## What to produce
Starting at the line that contains "21,1,1.0000,0.6750,0,0,0.0*", return every line through the end of the entries below, exactly and with nothing else.

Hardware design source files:
====
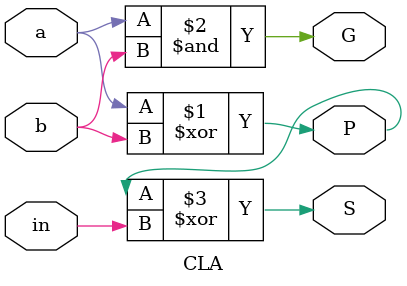
<source format=v>
`timescale 1ns / 1ps
module CLA(
    input a,
    input b,
    input in,
    output S,
    output G,
    output P
    );
	 
	xor G1(P,a,b);//Propagate
	and G2(G,a,b);//Generate
	xor G0(S,P,in);//Sum Bit
	

endmodule

</source>
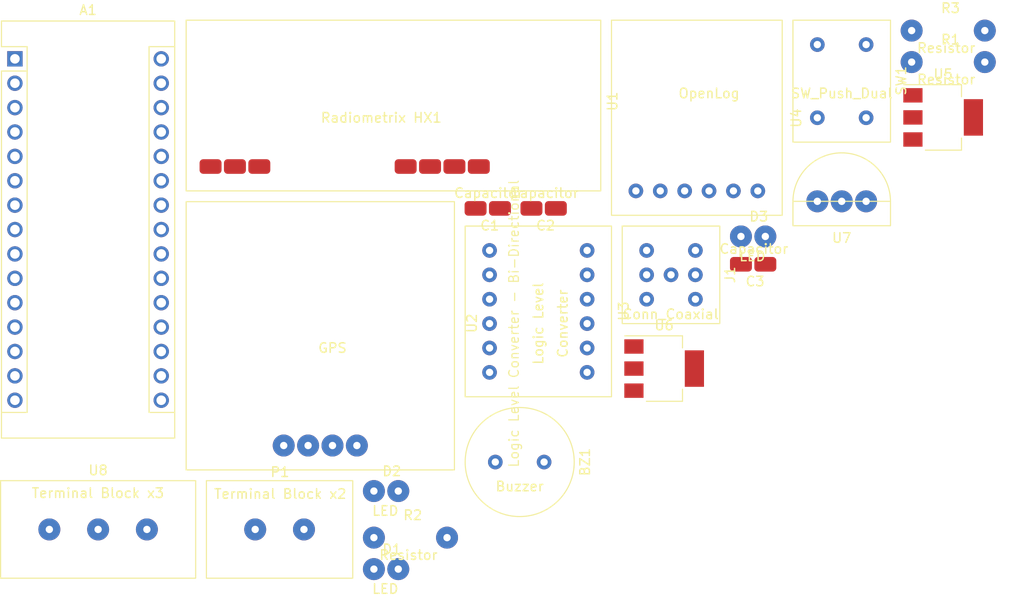
<source format=kicad_pcb>
(kicad_pcb (version 20211014) (generator pcbnew)

  (general
    (thickness 1.6)
  )

  (paper "A4")
  (layers
    (0 "F.Cu" signal)
    (31 "B.Cu" signal)
    (32 "B.Adhes" user "B.Adhesive")
    (33 "F.Adhes" user "F.Adhesive")
    (34 "B.Paste" user)
    (35 "F.Paste" user)
    (36 "B.SilkS" user "B.Silkscreen")
    (37 "F.SilkS" user "F.Silkscreen")
    (38 "B.Mask" user)
    (39 "F.Mask" user)
    (40 "Dwgs.User" user "User.Drawings")
    (41 "Cmts.User" user "User.Comments")
    (42 "Eco1.User" user "User.Eco1")
    (43 "Eco2.User" user "User.Eco2")
    (44 "Edge.Cuts" user)
    (45 "Margin" user)
    (46 "B.CrtYd" user "B.Courtyard")
    (47 "F.CrtYd" user "F.Courtyard")
    (48 "B.Fab" user)
    (49 "F.Fab" user)
    (50 "User.1" user)
    (51 "User.2" user)
    (52 "User.3" user)
    (53 "User.4" user)
    (54 "User.5" user)
    (55 "User.6" user)
    (56 "User.7" user)
    (57 "User.8" user)
    (58 "User.9" user)
  )

  (setup
    (pad_to_mask_clearance 0)
    (pcbplotparams
      (layerselection 0x00010fc_ffffffff)
      (disableapertmacros false)
      (usegerberextensions false)
      (usegerberattributes true)
      (usegerberadvancedattributes true)
      (creategerberjobfile true)
      (svguseinch false)
      (svgprecision 6)
      (excludeedgelayer true)
      (plotframeref false)
      (viasonmask false)
      (mode 1)
      (useauxorigin false)
      (hpglpennumber 1)
      (hpglpenspeed 20)
      (hpglpendiameter 15.000000)
      (dxfpolygonmode true)
      (dxfimperialunits true)
      (dxfusepcbnewfont true)
      (psnegative false)
      (psa4output false)
      (plotreference true)
      (plotvalue true)
      (plotinvisibletext false)
      (sketchpadsonfab false)
      (subtractmaskfromsilk false)
      (outputformat 1)
      (mirror false)
      (drillshape 1)
      (scaleselection 1)
      (outputdirectory "")
    )
  )

  (net 0 "")
  (net 1 "GND")
  (net 2 "unconnected-(A1-Pad1)")
  (net 3 "unconnected-(A1-Pad2)")
  (net 4 "Net-(A1-Pad3)")
  (net 5 "Net-(A1-Pad5)")
  (net 6 "Net-(A1-Pad6)")
  (net 7 "Net-(A1-Pad7)")
  (net 8 "Net-(A1-Pad8)")
  (net 9 "Net-(A1-Pad9)")
  (net 10 "Net-(A1-Pad10)")
  (net 11 "Net-(A1-Pad11)")
  (net 12 "Net-(A1-Pad12)")
  (net 13 "unconnected-(A1-Pad13)")
  (net 14 "unconnected-(A1-Pad14)")
  (net 15 "unconnected-(A1-Pad15)")
  (net 16 "unconnected-(A1-Pad16)")
  (net 17 "unconnected-(A1-Pad17)")
  (net 18 "unconnected-(A1-Pad18)")
  (net 19 "Net-(A1-Pad19)")
  (net 20 "Net-(A1-Pad20)")
  (net 21 "unconnected-(A1-Pad21)")
  (net 22 "unconnected-(A1-Pad22)")
  (net 23 "unconnected-(A1-Pad23)")
  (net 24 "unconnected-(A1-Pad24)")
  (net 25 "unconnected-(A1-Pad25)")
  (net 26 "unconnected-(A1-Pad26)")
  (net 27 "+5V")
  (net 28 "unconnected-(A1-Pad28)")
  (net 29 "unconnected-(A1-Pad30)")
  (net 30 "unconnected-(SW1-Pad2)")
  (net 31 "unconnected-(SW1-Pad3)")
  (net 32 "Net-(D3-Pad1)")
  (net 33 "unconnected-(U3-Pad5)")
  (net 34 "unconnected-(U3-Pad6)")
  (net 35 "Net-(U3-Pad7)")
  (net 36 "Net-(U3-Pad8)")
  (net 37 "+3.3V")
  (net 38 "unconnected-(U3-Pad11)")
  (net 39 "unconnected-(U3-Pad12)")
  (net 40 "unconnected-(U4-Pad1)")
  (net 41 "unconnected-(U4-Pad6)")
  (net 42 "Net-(C1-Pad1)")
  (net 43 "Net-(D1-Pad1)")
  (net 44 "Net-(D2-Pad1)")
  (net 45 "Net-(J1-Pad1)")
  (net 46 "Net-(J1-Pad2)")

  (footprint "Trackuino:Terminal Block x3" (layer "F.Cu") (at 89.945 132.835))

  (footprint "Trackuino:Capacitor" (layer "F.Cu") (at 130.533671 99.241043))

  (footprint "Trackuino:TMP36" (layer "F.Cu") (at 167.395 98.660906))

  (footprint "Package_TO_SOT_SMD:SOT-223-3_TabPin2" (layer "F.Cu") (at 148.9 116.08))

  (footprint "Trackuino:SMA Jack" (layer "F.Cu") (at 149.615 106.315))

  (footprint "Trackuino:Button" (layer "F.Cu") (at 167.395 84.875))

  (footprint "Trackuino:Terminal Block x2" (layer "F.Cu") (at 108.845 132.835))

  (footprint "Trackuino:GPS" (layer "F.Cu") (at 114.355 111.395))

  (footprint "Trackuino:Radiometrix HX1" (layer "F.Cu") (at 119.435 89.955))

  (footprint "Trackuino:Resistor" (layer "F.Cu") (at 177.218 80.878))

  (footprint "Trackuino:Logic Level Converter - Bi-Directional" (layer "F.Cu") (at 135.795 111.395))

  (footprint "Trackuino:Capacitor" (layer "F.Cu") (at 136.353671 99.241043))

  (footprint "Package_TO_SOT_SMD:SOT-223-3_TabPin2" (layer "F.Cu") (at 177.96 89.92))

  (footprint "Trackuino:OpenLog" (layer "F.Cu") (at 151.035 89.955))

  (footprint "Trackuino:LED" (layer "F.Cu") (at 121.208 128.838))

  (footprint "Trackuino:Resistor" (layer "F.Cu") (at 121.208 133.688))

  (footprint "Trackuino:Capacitor" (layer "F.Cu") (at 158.173671 105.061043))

  (footprint "Module:Arduino_Nano" (layer "F.Cu") (at 81.28 83.82))

  (footprint "Trackuino:LED" (layer "F.Cu") (at 121.208 136.968))

  (footprint "Trackuino:Buzzer" (layer "F.Cu") (at 133.854613 125.814613))

  (footprint "Trackuino:LED" (layer "F.Cu") (at 159.438 102.318))

  (footprint "Trackuino:Resistor" (layer "F.Cu") (at 177.218 84.158))

)

</source>
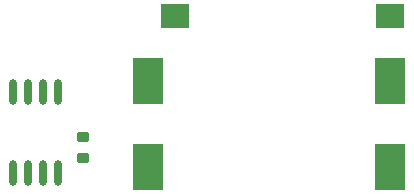
<source format=gtp>
G04 Layer_Color=8421504*
%FSLAX44Y44*%
%MOMM*%
G71*
G01*
G75*
%ADD10R,2.3400X2.0000*%
%ADD11O,0.6000X2.2000*%
G04:AMPARAMS|DCode=12|XSize=1mm|YSize=0.9mm|CornerRadius=0.1125mm|HoleSize=0mm|Usage=FLASHONLY|Rotation=0.000|XOffset=0mm|YOffset=0mm|HoleType=Round|Shape=RoundedRectangle|*
%AMROUNDEDRECTD12*
21,1,1.0000,0.6750,0,0,0.0*
21,1,0.7750,0.9000,0,0,0.0*
1,1,0.2250,0.3875,-0.3375*
1,1,0.2250,-0.3875,-0.3375*
1,1,0.2250,-0.3875,0.3375*
1,1,0.2250,0.3875,0.3375*
%
%ADD12ROUNDEDRECTD12*%
%ADD13R,2.5000X4.0000*%
D10*
X452000Y187400D02*
D03*
X269500D02*
D03*
D11*
X171050Y122900D02*
D03*
X158350D02*
D03*
X145650D02*
D03*
X132950D02*
D03*
X171050Y54900D02*
D03*
X158350D02*
D03*
X145650D02*
D03*
X132950D02*
D03*
D12*
X192100Y84700D02*
D03*
Y67700D02*
D03*
D13*
X246720Y59930D02*
D03*
X451720D02*
D03*
Y132670D02*
D03*
X246720D02*
D03*
M02*

</source>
====
## Solved exercise
21,1,1.0000,0.6750,0,0,0.0*
21,1,0.7750,0.9000,0,0,0.0*
1,1,0.2250,0.3875,-0.3375*
1,1,0.2250,-0.3875,-0.3375*
1,1,0.2250,-0.3875,0.3375*
1,1,0.2250,0.3875,0.3375*
%
%ADD12ROUNDEDRECTD12*%
%ADD13R,2.5000X4.0000*%
D10*
X452000Y187400D02*
D03*
X269500D02*
D03*
D11*
X171050Y122900D02*
D03*
X158350D02*
D03*
X145650D02*
D03*
X132950D02*
D03*
X171050Y54900D02*
D03*
X158350D02*
D03*
X145650D02*
D03*
X132950D02*
D03*
D12*
X192100Y84700D02*
D03*
Y67700D02*
D03*
D13*
X246720Y59930D02*
D03*
X451720D02*
D03*
Y132670D02*
D03*
X246720D02*
D03*
M02*

</source>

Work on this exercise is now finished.